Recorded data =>
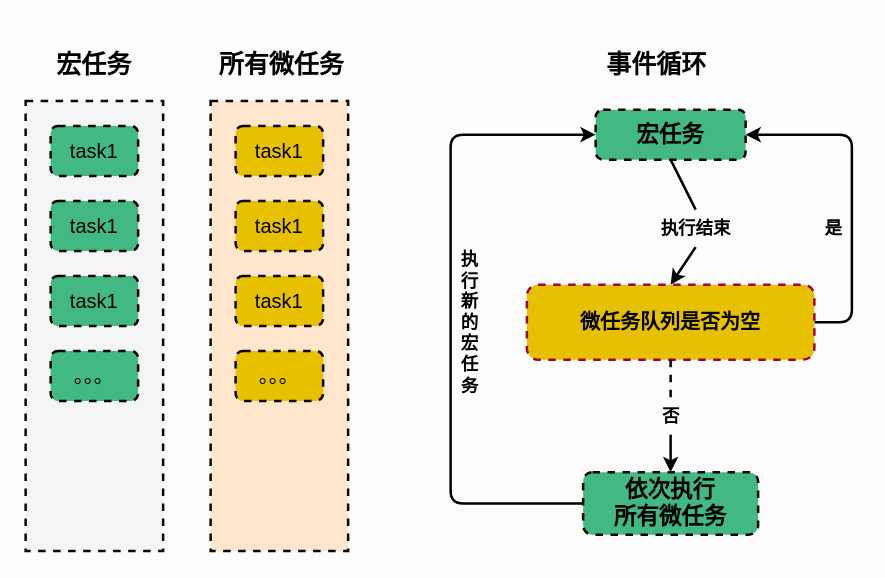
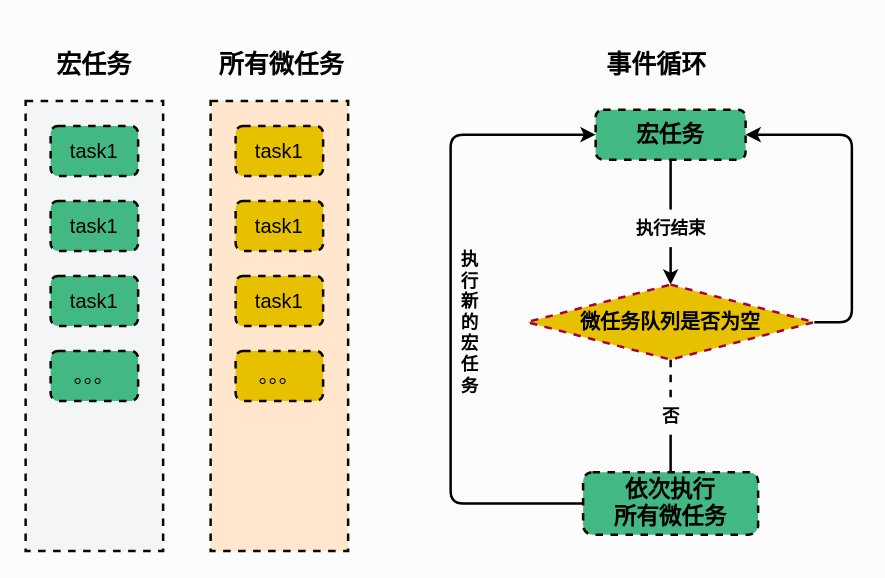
  <mxCell id="0" />
  <mxCell id="1" parent="0" />
  <mxCell id="2" value="" style="rounded=0;whiteSpace=wrap;html=1;fillColor=#f3f5f7;dashed=1;strokeColor=#0D0701;strokeWidth=2;" parent="1" vertex="1"><mxGeometry x="20" y="80" width="110" height="360" as="geometry" /></mxCell>
  <mxCell id="3" value="&lt;font color=&quot;#000000&quot; style=&quot;font-size: 20px;&quot;&gt;&lt;b style=&quot;font-size: 20px;&quot;&gt;宏任务&lt;/b&gt;&lt;/font&gt;" style="text;html=1;strokeColor=none;fillColor=none;align=center;verticalAlign=middle;whiteSpace=wrap;rounded=0;fontSize=20;" parent="1" vertex="1"><mxGeometry x="20" y="20" width="110" height="60" as="geometry" /></mxCell>
  <mxCell id="4" value="task1" style="rounded=1;whiteSpace=wrap;dashed=1;strokeColor=#0D0701;strokeWidth=2;fontSize=16;fontColor=#000000;fillColor=#42b983;labelBackgroundColor=none;" parent="1" vertex="1"><mxGeometry x="40" y="100" width="70" height="40" as="geometry" /></mxCell>
  <mxCell id="5" value="task1" style="rounded=1;whiteSpace=wrap;html=1;dashed=1;strokeColor=#0D0701;strokeWidth=2;fontSize=16;fontColor=#000000;fillColor=#42b983;labelBackgroundColor=none;" parent="1" vertex="1"><mxGeometry x="40" y="220" width="70" height="40" as="geometry" /></mxCell>
  <mxCell id="6" value="task1" style="rounded=1;whiteSpace=wrap;html=1;dashed=1;strokeColor=#0D0701;strokeWidth=2;fontSize=16;fontColor=#000000;fillColor=#42b983;labelBackgroundColor=none;" parent="1" vertex="1"><mxGeometry x="40" y="160" width="70" height="40" as="geometry" /></mxCell>
  <mxCell id="7" value="。。。" style="rounded=1;whiteSpace=wrap;html=1;dashed=1;strokeColor=#0D0701;strokeWidth=2;fontSize=16;fontColor=#000000;fillColor=#42b983;labelBackgroundColor=none;" parent="1" vertex="1"><mxGeometry x="40" y="280" width="70" height="40" as="geometry" /></mxCell>
  <mxCell id="8" value="&lt;font color=&quot;#000000&quot; style=&quot;font-size: 20px;&quot;&gt;&lt;b style=&quot;font-size: 20px;&quot;&gt;所有微任务&lt;/b&gt;&lt;/font&gt;" style="text;html=1;strokeColor=none;fillColor=none;align=center;verticalAlign=middle;whiteSpace=wrap;rounded=0;fontSize=20;" parent="1" vertex="1"><mxGeometry x="170" y="20" width="110" height="60" as="geometry" /></mxCell>
  <mxCell id="9" value="" style="rounded=0;whiteSpace=wrap;html=1;fillColor=#FFE6CC;dashed=1;strokeColor=#0D0701;strokeWidth=2;gradientColor=none;" parent="1" vertex="1"><mxGeometry x="168" y="80" width="110" height="360" as="geometry" /></mxCell>
  <mxCell id="10" value="task1" style="rounded=1;whiteSpace=wrap;html=1;dashed=1;strokeColor=#0D0701;strokeWidth=2;fontSize=16;fontColor=#000000;fillColor=#e7c000;labelBackgroundColor=none;" parent="1" vertex="1"><mxGeometry x="188" y="100" width="70" height="40" as="geometry" /></mxCell>
  <mxCell id="11" value="task1" style="rounded=1;whiteSpace=wrap;html=1;dashed=1;strokeColor=#0D0701;strokeWidth=2;fontSize=16;fontColor=#000000;fillColor=#e7c000;labelBackgroundColor=none;" parent="1" vertex="1"><mxGeometry x="188" y="220" width="70" height="40" as="geometry" /></mxCell>
  <mxCell id="12" value="task1" style="rounded=1;whiteSpace=wrap;html=1;dashed=1;strokeColor=#0D0701;strokeWidth=2;fontSize=16;fontColor=#000000;fillColor=#E7C000;labelBackgroundColor=none;" parent="1" vertex="1"><mxGeometry x="188" y="160" width="70" height="40" as="geometry" /></mxCell>
  <mxCell id="13" value="。。。" style="rounded=1;whiteSpace=wrap;html=1;dashed=1;strokeColor=#0D0701;strokeWidth=2;fontSize=16;fontColor=#000000;fillColor=#e7c000;labelBackgroundColor=none;" parent="1" vertex="1"><mxGeometry x="188" y="280" width="70" height="40" as="geometry" /></mxCell>
  <mxCell id="14" value="&lt;font color=&quot;#000000&quot; style=&quot;font-size: 20px;&quot;&gt;&lt;b style=&quot;font-size: 20px;&quot;&gt;事件循环&lt;/b&gt;&lt;/font&gt;" style="text;html=1;strokeColor=none;fillColor=none;align=center;verticalAlign=middle;whiteSpace=wrap;rounded=0;fontSize=20;" parent="1" vertex="1"><mxGeometry x="470" y="20" width="110" height="60" as="geometry" /></mxCell>
  <mxCell id="15" style="edgeStyle=none;html=1;exitX=0.5;exitY=1;exitDx=0;exitDy=0;entryX=0.5;entryY=0;entryDx=0;entryDy=0;fontSize=18;fontColor=#000000;strokeColor=#000000;strokeWidth=2;startArrow=none;" parent="1" source="21" target="19" edge="1"><mxGeometry relative="1" as="geometry" /></mxCell>
  <mxCell id="16" value="宏任务" style="rounded=1;whiteSpace=wrap;html=1;dashed=1;labelBackgroundColor=none;strokeColor=#0D0701;strokeWidth=2;fontSize=18;fontColor=#000000;fillColor=#42B983;fontStyle=1" parent="1" vertex="1"><mxGeometry x="476" y="87" width="120" height="40" as="geometry" /></mxCell>
- <mxCell id="17" style="edgeStyle=none;html=1;exitX=0.5;exitY=1;exitDx=0;exitDy=0;entryX=0.5;entryY=0;entryDx=0;entryDy=0;strokeColor=#000000;strokeWidth=2;fontSize=14;fontColor=#000000;startArrow=none;" parent="1" source="25" target="23" edge="1"><mxGeometry relative="1" as="geometry" /></mxCell>
+ <mxCell id="17" style="edgeStyle=none;html=1;exitX=0.5;exitY=1;exitDx=0;exitDy=0;entryX=0.5;entryY=0;entryDx=0;entryDy=0;strokeColor=#000000;strokeWidth=2;fontSize=14;fontColor=#000000;startArrow=none;endArrow=none;" parent="1" source="25" target="23" edge="1"><mxGeometry relative="1" as="geometry" /></mxCell>
  <mxCell id="18" style="edgeStyle=none;html=1;entryX=1;entryY=0.5;entryDx=0;entryDy=0;strokeColor=#000000;strokeWidth=2;fontSize=14;fontColor=#000000;" parent="1" source="19" target="16" edge="1"><mxGeometry relative="1" as="geometry"><Array as="points"><mxPoint x="681" y="257" /><mxPoint x="681" y="107" /></Array></mxGeometry></mxCell>
- <mxCell id="19" value="微任务队列是否为空" style="whiteSpace=wrap;html=1;dashed=1;labelBackgroundColor=none;strokeColor=#A50040;strokeWidth=2;fontSize=16;fontColor=#000000;fillColor=#E7C000;fontStyle=1;rounded=1;" parent="1" vertex="1"><mxGeometry x="421" y="227" width="230" height="60" as="geometry" /></mxCell>
+ <mxCell id="19" value="微任务队列是否为空" style="rhombus;whiteSpace=wrap;html=1;dashed=1;labelBackgroundColor=none;strokeColor=#A50040;strokeWidth=2;fontSize=16;fontColor=#000000;fillColor=#E7C000;fontStyle=1" parent="1" vertex="1"><mxGeometry x="421" y="227" width="230" height="60" as="geometry" /></mxCell>
  <mxCell id="20" value="" style="edgeStyle=none;html=1;exitX=0.5;exitY=1;exitDx=0;exitDy=0;entryX=0.5;entryY=0;entryDx=0;entryDy=0;fontSize=18;fontColor=#000000;strokeColor=#000000;strokeWidth=2;endArrow=none;" parent="1" source="16" target="21" edge="1"><mxGeometry relative="1" as="geometry"><mxPoint x="536" y="127" as="sourcePoint" /><mxPoint x="536" y="197" as="targetPoint" /></mxGeometry></mxCell>
- <mxCell id="21" value="执行结束" style="text;html=1;align=center;verticalAlign=middle;resizable=0;points=[];autosize=1;strokeColor=none;fillColor=none;fontSize=14;fontColor=#000000;fontStyle=1;horizontal=1;" parent="1" vertex="1"><mxGeometry x="516" y="167" width="80" height="30" as="geometry" /></mxCell>
+ <mxCell id="21" value="执行结束" style="text;html=1;align=center;verticalAlign=middle;resizable=0;points=[];autosize=1;strokeColor=none;fillColor=none;fontSize=14;fontColor=#000000;fontStyle=1;horizontal=1;" parent="1" vertex="1"><mxGeometry x="496" y="167" width="80" height="30" as="geometry" /></mxCell>
  <mxCell id="22" style="edgeStyle=none;html=1;exitX=0;exitY=0.5;exitDx=0;exitDy=0;entryX=0;entryY=0.5;entryDx=0;entryDy=0;strokeColor=#000000;strokeWidth=2;fontSize=14;fontColor=#000000;" parent="1" source="23" target="16" edge="1"><mxGeometry relative="1" as="geometry"><Array as="points"><mxPoint x="360" y="402" /><mxPoint x="360" y="107" /></Array></mxGeometry></mxCell>
  <mxCell id="23" value="依次执行&lt;br&gt;所有微任务" style="rounded=1;whiteSpace=wrap;html=1;dashed=1;labelBackgroundColor=none;strokeColor=#0D0701;strokeWidth=2;fontSize=18;fontColor=#000000;fillColor=#42B983;fontStyle=1" parent="1" vertex="1"><mxGeometry x="466" y="377" width="140" height="50" as="geometry" /></mxCell>
  <mxCell id="24" value="" style="edgeStyle=none;html=1;exitX=0.5;exitY=1;exitDx=0;exitDy=0;entryX=0.5;entryY=0;entryDx=0;entryDy=0;strokeColor=#000000;strokeWidth=2;fontSize=14;fontColor=#000000;endArrow=none;dashed=1;" parent="1" source="19" target="25" edge="1"><mxGeometry relative="1" as="geometry"><mxPoint x="536" y="257" as="sourcePoint" /><mxPoint x="536" y="307" as="targetPoint" /></mxGeometry></mxCell>
  <mxCell id="25" value="否" style="text;html=1;align=center;verticalAlign=middle;resizable=0;points=[];autosize=1;strokeColor=none;fillColor=none;fontSize=14;fontColor=#000000;fontStyle=1;horizontal=1;" parent="1" vertex="1"><mxGeometry x="516" y="317" width="40" height="30" as="geometry" /></mxCell>
- <mxCell id="26" value="是" style="text;html=1;align=center;verticalAlign=middle;resizable=0;points=[];autosize=1;strokeColor=none;fillColor=none;fontSize=14;fontColor=#000000;fontStyle=1;horizontal=1;" parent="1" vertex="1"><mxGeometry x="646" y="167" width="40" height="30" as="geometry" /></mxCell>
  <mxCell id="27" value="执&lt;br&gt;行&lt;br&gt;新&lt;br&gt;的&lt;br&gt;宏&lt;br&gt;任&lt;br&gt;务" style="text;html=1;align=center;verticalAlign=middle;resizable=0;points=[];autosize=1;strokeColor=none;fillColor=none;fontSize=14;fontColor=#000000;fontStyle=1" parent="1" vertex="1"><mxGeometry x="355" y="192" width="40" height="130" as="geometry" /></mxCell>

CHALLENGE => Identify every line in the rows above that contains the string "targetPoint", and copy each one. Case counts.

TASK RESULT =>
  <mxCell id="20" value="" style="edgeStyle=none;html=1;exitX=0.5;exitY=1;exitDx=0;exitDy=0;entryX=0.5;entryY=0;entryDx=0;entryDy=0;fontSize=18;fontColor=#000000;strokeColor=#000000;strokeWidth=2;endArrow=none;" parent="1" source="16" target="21" edge="1"><mxGeometry relative="1" as="geometry"><mxPoint x="536" y="127" as="sourcePoint" /><mxPoint x="536" y="197" as="targetPoint" /></mxGeometry></mxCell>
  <mxCell id="24" value="" style="edgeStyle=none;html=1;exitX=0.5;exitY=1;exitDx=0;exitDy=0;entryX=0.5;entryY=0;entryDx=0;entryDy=0;strokeColor=#000000;strokeWidth=2;fontSize=14;fontColor=#000000;endArrow=none;dashed=1;" parent="1" source="19" target="25" edge="1"><mxGeometry relative="1" as="geometry"><mxPoint x="536" y="257" as="sourcePoint" /><mxPoint x="536" y="307" as="targetPoint" /></mxGeometry></mxCell>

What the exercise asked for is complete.